This package is intended for linear models with multiple group fixed effects.
It performs no other functions than lm
or package
lme4, but it uses a special method for projecting out multiple group fixed
effects from the normal equations, hence it is faster. It is a
generalization of the within-groups estimator. This may be required if
the groups have high cardinality (many levels), resulting in tens
or hundreds of thousands of dummy-variables. It is also useful if one
only wants to control for the group effects, without actually computing
them.
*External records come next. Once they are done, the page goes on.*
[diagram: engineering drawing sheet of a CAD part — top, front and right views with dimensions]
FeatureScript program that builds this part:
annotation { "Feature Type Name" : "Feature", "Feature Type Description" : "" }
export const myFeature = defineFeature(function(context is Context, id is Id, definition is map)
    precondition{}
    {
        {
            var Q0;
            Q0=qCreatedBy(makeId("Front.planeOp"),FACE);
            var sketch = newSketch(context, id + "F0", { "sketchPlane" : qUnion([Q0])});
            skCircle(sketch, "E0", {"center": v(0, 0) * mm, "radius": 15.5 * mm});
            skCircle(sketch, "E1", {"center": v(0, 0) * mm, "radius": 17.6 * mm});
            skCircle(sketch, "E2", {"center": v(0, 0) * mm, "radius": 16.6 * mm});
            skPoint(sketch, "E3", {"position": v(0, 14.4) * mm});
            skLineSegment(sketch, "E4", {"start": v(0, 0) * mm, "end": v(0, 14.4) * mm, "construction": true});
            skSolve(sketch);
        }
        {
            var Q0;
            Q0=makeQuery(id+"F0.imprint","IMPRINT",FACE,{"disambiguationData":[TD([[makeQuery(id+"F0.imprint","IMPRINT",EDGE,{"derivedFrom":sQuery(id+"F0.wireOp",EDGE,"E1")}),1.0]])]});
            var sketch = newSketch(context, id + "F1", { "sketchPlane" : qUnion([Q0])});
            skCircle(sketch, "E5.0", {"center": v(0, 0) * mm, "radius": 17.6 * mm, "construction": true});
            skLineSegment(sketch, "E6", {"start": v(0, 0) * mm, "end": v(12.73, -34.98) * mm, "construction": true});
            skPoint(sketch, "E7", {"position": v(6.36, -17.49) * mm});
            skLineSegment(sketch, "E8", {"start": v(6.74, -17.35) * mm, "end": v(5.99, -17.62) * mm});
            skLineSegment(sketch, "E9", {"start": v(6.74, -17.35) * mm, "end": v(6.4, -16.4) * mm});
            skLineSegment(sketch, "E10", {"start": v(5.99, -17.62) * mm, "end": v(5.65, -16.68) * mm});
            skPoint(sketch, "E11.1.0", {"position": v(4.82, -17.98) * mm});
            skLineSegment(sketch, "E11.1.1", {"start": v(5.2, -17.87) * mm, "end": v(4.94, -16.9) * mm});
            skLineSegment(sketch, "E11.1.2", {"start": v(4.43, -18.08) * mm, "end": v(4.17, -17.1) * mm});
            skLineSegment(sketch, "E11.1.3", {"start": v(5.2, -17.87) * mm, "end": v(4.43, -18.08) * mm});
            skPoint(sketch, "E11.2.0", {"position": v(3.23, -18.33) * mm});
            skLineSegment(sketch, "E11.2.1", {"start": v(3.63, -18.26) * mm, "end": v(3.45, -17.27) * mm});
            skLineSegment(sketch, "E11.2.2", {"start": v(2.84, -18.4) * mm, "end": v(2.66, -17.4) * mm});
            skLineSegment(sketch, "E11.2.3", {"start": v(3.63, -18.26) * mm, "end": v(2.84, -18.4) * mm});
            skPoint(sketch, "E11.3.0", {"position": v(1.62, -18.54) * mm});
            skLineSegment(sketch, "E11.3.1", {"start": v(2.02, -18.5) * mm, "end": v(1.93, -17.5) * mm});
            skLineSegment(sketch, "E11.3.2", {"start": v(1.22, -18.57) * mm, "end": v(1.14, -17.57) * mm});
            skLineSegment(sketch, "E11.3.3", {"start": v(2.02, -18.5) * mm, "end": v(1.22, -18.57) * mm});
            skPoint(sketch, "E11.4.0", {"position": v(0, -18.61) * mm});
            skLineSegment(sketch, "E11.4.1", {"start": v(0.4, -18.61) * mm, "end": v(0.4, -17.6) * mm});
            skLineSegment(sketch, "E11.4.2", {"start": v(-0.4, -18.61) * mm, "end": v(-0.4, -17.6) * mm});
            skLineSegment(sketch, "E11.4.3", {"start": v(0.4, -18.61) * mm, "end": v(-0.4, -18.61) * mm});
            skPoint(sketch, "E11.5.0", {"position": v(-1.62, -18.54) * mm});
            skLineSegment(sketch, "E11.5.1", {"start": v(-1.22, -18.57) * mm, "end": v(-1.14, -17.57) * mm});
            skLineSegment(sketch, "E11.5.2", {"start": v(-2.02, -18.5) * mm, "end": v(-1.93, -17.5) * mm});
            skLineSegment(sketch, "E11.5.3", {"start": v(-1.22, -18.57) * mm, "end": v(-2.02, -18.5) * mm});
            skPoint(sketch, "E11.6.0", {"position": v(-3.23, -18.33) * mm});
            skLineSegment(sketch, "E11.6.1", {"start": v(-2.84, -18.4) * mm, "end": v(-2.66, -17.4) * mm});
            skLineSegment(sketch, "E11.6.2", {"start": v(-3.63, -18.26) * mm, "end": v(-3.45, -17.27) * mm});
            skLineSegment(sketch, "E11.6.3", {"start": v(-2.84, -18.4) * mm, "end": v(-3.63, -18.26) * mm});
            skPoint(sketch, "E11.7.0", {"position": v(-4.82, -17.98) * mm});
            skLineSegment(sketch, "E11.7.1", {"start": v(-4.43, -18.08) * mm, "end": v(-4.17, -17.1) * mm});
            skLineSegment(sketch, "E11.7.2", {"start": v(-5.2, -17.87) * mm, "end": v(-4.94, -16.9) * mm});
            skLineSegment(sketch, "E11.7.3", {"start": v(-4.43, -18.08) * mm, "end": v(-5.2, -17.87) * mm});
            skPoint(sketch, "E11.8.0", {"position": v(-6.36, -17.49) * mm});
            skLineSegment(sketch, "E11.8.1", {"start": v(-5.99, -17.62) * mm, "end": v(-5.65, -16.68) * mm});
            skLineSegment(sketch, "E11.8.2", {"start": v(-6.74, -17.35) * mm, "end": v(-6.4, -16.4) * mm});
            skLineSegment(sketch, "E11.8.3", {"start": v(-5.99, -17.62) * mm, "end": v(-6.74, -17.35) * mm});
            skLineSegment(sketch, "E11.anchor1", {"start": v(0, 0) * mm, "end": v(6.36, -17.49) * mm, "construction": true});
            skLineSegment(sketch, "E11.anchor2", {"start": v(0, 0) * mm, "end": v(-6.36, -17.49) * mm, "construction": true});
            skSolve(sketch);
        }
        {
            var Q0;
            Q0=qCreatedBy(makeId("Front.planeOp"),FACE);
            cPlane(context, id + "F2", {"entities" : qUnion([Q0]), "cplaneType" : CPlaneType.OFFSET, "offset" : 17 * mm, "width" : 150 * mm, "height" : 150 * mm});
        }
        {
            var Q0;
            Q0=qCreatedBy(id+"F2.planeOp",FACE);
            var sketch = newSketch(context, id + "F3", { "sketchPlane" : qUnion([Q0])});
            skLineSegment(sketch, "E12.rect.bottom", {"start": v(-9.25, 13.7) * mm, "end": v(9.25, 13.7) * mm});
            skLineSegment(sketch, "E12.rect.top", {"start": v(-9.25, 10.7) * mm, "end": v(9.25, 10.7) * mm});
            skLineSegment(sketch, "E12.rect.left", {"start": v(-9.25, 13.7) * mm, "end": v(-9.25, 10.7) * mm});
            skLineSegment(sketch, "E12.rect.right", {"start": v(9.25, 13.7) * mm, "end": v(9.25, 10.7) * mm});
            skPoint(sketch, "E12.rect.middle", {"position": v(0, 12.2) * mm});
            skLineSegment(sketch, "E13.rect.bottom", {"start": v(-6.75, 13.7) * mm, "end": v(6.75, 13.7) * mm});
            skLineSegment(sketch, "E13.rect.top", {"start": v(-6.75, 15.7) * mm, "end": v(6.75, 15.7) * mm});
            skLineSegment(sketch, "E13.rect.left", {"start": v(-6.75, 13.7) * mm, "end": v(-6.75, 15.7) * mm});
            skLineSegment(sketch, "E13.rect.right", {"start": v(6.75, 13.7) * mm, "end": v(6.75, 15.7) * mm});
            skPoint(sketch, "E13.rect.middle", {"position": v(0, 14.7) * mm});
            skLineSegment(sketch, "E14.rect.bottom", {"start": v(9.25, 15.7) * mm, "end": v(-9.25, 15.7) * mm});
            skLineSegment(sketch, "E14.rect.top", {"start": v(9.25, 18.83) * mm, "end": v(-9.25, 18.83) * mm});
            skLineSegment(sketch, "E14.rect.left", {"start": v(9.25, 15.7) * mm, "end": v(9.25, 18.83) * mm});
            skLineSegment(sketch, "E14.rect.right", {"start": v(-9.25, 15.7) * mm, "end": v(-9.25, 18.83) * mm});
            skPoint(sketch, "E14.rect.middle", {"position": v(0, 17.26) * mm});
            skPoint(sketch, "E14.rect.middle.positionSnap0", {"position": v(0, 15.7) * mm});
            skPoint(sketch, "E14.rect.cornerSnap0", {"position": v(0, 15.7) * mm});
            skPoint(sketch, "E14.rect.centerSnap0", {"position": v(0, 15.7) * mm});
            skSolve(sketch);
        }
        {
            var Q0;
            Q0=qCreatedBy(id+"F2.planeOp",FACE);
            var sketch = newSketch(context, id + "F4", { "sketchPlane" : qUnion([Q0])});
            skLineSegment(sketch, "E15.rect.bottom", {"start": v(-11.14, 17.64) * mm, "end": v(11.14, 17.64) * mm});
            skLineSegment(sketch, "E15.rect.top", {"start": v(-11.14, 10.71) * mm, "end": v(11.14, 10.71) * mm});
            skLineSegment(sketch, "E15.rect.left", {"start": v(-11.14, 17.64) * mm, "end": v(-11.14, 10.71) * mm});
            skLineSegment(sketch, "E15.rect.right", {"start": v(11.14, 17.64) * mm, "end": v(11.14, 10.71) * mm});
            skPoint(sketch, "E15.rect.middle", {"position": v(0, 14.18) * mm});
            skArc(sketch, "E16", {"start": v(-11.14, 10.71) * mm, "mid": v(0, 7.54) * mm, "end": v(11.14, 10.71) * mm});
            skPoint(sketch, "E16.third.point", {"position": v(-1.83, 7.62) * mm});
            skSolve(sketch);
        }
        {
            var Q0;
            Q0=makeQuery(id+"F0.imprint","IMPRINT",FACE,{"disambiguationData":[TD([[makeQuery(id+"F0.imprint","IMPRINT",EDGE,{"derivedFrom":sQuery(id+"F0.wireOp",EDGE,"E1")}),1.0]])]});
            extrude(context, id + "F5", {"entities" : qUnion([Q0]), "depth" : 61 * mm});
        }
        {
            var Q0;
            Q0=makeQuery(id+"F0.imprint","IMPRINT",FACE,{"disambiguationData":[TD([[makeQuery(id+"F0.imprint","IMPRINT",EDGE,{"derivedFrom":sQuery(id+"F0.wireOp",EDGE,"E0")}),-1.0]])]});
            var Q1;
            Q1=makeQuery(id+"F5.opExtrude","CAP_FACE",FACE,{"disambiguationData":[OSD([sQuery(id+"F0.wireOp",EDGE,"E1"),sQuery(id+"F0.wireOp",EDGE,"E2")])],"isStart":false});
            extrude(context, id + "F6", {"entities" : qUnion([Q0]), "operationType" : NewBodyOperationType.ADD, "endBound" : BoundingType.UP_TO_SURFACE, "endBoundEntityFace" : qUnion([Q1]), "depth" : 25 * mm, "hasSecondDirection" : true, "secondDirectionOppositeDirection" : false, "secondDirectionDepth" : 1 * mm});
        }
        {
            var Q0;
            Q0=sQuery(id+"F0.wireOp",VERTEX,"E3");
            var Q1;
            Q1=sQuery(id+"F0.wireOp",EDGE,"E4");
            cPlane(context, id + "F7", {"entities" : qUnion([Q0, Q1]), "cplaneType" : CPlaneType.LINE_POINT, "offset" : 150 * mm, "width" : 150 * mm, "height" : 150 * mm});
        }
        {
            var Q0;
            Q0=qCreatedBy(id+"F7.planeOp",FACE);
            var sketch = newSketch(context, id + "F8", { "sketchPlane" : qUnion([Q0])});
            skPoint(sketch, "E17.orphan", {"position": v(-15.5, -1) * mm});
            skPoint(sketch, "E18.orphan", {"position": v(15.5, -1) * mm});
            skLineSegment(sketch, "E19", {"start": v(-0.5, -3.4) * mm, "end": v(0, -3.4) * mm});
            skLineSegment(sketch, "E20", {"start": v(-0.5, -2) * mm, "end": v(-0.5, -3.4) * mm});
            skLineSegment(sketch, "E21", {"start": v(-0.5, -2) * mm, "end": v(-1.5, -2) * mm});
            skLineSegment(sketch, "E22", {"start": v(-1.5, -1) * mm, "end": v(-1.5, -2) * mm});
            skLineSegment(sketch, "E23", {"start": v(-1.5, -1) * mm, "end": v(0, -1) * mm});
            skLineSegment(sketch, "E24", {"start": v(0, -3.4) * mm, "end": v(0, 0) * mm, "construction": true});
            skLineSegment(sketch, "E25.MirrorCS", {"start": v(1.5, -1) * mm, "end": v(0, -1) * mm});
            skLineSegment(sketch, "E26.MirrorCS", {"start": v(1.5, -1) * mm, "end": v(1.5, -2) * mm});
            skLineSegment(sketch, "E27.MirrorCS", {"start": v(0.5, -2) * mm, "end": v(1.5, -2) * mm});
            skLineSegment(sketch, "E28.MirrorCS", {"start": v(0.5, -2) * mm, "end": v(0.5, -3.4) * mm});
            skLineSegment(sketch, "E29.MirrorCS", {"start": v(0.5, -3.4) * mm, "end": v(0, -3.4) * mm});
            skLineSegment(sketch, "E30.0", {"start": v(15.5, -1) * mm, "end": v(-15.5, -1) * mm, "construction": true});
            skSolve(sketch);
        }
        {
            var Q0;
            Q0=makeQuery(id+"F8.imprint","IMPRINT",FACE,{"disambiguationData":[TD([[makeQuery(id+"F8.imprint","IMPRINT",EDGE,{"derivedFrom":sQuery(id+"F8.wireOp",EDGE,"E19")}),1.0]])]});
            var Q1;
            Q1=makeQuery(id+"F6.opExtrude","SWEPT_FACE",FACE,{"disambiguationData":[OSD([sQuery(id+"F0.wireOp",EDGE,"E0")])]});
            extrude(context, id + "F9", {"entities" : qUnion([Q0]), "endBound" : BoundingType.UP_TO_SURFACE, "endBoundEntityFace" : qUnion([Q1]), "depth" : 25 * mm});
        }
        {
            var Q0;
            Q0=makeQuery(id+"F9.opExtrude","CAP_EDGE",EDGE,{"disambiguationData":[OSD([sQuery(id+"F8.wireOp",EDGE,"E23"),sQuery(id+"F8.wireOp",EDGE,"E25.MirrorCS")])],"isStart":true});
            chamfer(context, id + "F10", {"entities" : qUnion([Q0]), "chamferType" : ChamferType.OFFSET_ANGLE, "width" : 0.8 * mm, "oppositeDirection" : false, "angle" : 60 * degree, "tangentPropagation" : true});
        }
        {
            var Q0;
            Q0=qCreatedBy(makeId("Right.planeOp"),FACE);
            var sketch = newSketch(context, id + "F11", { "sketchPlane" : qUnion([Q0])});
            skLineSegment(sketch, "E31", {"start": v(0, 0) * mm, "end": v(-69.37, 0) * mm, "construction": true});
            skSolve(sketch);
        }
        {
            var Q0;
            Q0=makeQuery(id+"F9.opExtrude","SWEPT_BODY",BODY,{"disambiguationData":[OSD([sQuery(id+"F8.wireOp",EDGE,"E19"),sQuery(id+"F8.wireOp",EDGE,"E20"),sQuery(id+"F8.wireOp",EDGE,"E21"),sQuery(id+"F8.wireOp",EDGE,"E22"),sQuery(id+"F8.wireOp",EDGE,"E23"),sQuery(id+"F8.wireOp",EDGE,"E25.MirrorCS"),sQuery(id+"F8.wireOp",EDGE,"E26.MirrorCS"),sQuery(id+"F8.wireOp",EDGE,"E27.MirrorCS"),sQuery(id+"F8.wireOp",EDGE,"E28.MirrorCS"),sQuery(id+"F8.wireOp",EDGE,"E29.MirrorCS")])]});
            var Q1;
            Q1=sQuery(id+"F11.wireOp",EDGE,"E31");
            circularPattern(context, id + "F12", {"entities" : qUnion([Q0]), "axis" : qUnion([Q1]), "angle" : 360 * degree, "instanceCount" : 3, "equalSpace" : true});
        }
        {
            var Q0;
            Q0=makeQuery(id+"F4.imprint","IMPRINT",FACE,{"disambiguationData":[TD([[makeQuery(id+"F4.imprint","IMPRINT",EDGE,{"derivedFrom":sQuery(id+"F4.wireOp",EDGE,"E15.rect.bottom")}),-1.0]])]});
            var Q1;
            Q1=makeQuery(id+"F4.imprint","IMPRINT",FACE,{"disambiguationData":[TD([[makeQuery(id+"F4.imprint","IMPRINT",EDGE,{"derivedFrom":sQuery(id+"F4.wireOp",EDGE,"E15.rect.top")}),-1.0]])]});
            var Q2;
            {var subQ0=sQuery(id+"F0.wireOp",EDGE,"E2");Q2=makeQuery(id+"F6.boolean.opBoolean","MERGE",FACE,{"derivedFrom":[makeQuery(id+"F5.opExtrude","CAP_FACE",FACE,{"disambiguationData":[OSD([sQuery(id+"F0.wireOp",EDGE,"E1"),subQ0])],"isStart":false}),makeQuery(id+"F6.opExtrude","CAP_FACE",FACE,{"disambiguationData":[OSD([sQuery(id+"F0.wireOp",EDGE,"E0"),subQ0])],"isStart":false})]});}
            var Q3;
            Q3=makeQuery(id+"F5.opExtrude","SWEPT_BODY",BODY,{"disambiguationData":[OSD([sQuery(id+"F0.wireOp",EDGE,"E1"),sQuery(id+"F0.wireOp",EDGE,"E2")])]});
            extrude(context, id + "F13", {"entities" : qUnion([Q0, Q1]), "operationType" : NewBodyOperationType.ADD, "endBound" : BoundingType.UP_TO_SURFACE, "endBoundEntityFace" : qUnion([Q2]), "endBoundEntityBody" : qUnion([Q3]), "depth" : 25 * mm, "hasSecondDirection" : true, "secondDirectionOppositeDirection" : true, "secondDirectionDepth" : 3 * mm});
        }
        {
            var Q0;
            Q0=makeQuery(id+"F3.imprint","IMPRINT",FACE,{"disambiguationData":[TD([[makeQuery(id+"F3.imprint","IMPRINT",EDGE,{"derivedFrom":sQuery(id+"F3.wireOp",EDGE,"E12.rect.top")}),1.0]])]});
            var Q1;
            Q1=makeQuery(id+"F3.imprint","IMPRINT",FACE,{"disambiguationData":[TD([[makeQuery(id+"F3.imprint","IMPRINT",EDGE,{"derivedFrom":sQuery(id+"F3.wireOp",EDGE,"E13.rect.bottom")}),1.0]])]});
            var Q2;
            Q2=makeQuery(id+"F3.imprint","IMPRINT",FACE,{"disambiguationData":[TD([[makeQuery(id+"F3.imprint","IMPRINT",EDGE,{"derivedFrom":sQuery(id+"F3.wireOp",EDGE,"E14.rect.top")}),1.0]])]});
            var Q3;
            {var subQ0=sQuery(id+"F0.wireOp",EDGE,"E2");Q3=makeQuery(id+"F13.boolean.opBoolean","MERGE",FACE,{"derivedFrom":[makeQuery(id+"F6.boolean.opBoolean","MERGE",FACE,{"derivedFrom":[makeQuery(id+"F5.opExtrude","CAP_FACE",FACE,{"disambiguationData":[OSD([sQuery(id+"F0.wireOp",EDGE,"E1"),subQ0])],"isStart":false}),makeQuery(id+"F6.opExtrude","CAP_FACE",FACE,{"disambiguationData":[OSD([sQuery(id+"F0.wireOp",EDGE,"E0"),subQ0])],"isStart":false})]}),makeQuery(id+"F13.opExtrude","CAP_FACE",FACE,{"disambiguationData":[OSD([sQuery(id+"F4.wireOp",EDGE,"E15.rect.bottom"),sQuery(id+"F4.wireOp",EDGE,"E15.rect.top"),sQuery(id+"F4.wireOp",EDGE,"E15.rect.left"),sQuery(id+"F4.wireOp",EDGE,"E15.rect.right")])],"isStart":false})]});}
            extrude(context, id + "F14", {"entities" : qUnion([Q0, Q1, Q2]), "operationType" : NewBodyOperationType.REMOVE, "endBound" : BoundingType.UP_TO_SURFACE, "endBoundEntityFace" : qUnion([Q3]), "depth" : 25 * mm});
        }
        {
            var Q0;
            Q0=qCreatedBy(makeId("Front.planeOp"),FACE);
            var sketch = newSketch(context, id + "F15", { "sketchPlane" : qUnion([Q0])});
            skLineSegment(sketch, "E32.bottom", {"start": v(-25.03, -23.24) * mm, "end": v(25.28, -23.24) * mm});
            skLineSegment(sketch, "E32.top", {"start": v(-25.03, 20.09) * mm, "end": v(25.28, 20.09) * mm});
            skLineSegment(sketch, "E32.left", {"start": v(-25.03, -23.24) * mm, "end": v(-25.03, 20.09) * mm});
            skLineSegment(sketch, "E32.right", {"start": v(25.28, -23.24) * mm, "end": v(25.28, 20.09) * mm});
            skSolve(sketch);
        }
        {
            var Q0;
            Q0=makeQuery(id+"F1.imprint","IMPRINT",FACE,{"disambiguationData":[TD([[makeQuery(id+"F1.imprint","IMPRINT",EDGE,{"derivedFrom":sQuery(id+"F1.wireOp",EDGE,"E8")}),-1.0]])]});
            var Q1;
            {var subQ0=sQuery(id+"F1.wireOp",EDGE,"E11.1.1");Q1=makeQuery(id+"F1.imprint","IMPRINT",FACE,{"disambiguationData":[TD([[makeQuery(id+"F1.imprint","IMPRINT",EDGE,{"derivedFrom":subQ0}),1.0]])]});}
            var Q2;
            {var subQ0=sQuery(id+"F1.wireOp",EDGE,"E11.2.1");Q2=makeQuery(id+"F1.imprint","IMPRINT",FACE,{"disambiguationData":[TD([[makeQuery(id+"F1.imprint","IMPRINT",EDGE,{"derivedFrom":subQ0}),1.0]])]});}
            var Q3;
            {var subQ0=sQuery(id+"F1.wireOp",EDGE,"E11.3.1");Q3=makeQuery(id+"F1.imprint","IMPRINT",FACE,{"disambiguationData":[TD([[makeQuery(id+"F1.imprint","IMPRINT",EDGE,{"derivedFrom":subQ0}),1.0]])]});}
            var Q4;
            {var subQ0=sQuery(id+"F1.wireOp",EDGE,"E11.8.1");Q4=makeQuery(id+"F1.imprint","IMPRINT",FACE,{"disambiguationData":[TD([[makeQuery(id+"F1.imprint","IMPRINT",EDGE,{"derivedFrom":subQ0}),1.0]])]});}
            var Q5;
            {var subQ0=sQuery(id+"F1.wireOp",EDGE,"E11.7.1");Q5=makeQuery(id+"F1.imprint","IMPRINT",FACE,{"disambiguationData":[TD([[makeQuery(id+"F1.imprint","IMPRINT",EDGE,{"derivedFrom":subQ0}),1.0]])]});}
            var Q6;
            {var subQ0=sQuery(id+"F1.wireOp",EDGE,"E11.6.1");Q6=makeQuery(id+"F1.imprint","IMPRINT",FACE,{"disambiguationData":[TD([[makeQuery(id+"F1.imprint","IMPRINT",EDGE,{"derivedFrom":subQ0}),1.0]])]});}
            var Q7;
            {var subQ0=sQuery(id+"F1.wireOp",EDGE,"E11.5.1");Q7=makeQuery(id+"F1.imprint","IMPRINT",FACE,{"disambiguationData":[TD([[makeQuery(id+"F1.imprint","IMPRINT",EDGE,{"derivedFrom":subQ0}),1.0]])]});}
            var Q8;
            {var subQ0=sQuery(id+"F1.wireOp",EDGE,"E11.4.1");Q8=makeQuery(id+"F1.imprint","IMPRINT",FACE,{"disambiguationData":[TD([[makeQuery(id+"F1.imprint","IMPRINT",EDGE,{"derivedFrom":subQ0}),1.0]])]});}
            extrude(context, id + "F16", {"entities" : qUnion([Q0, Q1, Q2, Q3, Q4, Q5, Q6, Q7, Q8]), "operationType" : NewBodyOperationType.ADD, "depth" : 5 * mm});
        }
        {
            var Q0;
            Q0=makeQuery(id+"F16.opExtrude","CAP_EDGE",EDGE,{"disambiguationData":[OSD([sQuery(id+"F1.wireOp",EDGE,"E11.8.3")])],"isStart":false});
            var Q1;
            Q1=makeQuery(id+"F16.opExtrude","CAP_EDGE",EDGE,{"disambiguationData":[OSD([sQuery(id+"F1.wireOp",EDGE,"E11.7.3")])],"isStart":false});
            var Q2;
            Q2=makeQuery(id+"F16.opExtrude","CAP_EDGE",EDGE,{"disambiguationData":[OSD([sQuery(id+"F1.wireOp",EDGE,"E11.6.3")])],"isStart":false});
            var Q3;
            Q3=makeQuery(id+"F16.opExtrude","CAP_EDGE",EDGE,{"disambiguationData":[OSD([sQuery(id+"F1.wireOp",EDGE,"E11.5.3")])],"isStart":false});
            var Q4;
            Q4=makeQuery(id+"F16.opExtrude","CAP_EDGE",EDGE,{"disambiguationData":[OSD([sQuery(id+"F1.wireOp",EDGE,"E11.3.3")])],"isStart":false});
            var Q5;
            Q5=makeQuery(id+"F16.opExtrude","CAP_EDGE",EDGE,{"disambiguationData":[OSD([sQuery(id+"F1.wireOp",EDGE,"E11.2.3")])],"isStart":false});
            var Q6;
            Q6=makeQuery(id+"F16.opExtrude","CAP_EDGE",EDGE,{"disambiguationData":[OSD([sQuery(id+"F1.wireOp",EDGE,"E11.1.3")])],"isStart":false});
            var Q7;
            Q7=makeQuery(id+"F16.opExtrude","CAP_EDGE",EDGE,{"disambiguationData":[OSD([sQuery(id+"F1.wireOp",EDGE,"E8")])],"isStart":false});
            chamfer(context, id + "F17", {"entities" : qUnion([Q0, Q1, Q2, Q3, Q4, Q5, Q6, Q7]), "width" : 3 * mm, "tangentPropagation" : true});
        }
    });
The package is not able to compute standard errors for the group
effects.The estimation is done in two steps. First the other coefficients are
estimated with the function felm
by centering on all the
group means. Then the group effects are extracted (if needed)
with the function getfe
. There's also a function
demeanlist
which just does the centering on an arbitrary
matrix, and there's a function compfactor
which computes
the connection components (which is used for interpreting the group
effects when there are only two factors, see the Abowd et al
references), they are also returned by getfe
).
The centering on the means is done with a tolerance. This tolerance is
set by options(lfe.eps=1e-7)
, its default is
sqrt(.Machine$double.eps)
(which is
format(sqrt(.Machine$double.eps),digits=3)). This is a somewhat
conservative tolerance, in many cases I'd guess
options(lfe.eps=1e-4)
may be sufficient. This will speed up the
centering.
The package is threaded, that is, it may use more than one cpu. The
number of threads is fetched upon loading the package, from the
environment variable LFE_THREADS (or OMP_NUM_THREADS) and
stored by options(lfe.threads=n)
. This option may be changed prior to
calling felm
, if so desired.
Threading is only done for the centering; the extraction of the group
effects is not threaded, but it uses any threading in the underlying
blas-library (which is usually controlled by the OMP_NUM_THREADS
environment variable).
The package has been tested on datasets with approx 20,000,000
observations with approx 2,300,000 and 270,000 group levels (the
felm
takes 1-2 hours on 8 cpus, the getfe
takes a
couple of days). It uses the sparse Cholesky solver of package
Matrix, which relies heavily on the blas-library.
It's thus strongly recommended to link an optimized blas into R (such as
'goto', 'atlas', 'acml' or 'mkl').
The package will work with any positive number of grouping factors, but if
more than two, their interpretation is in general not well understood.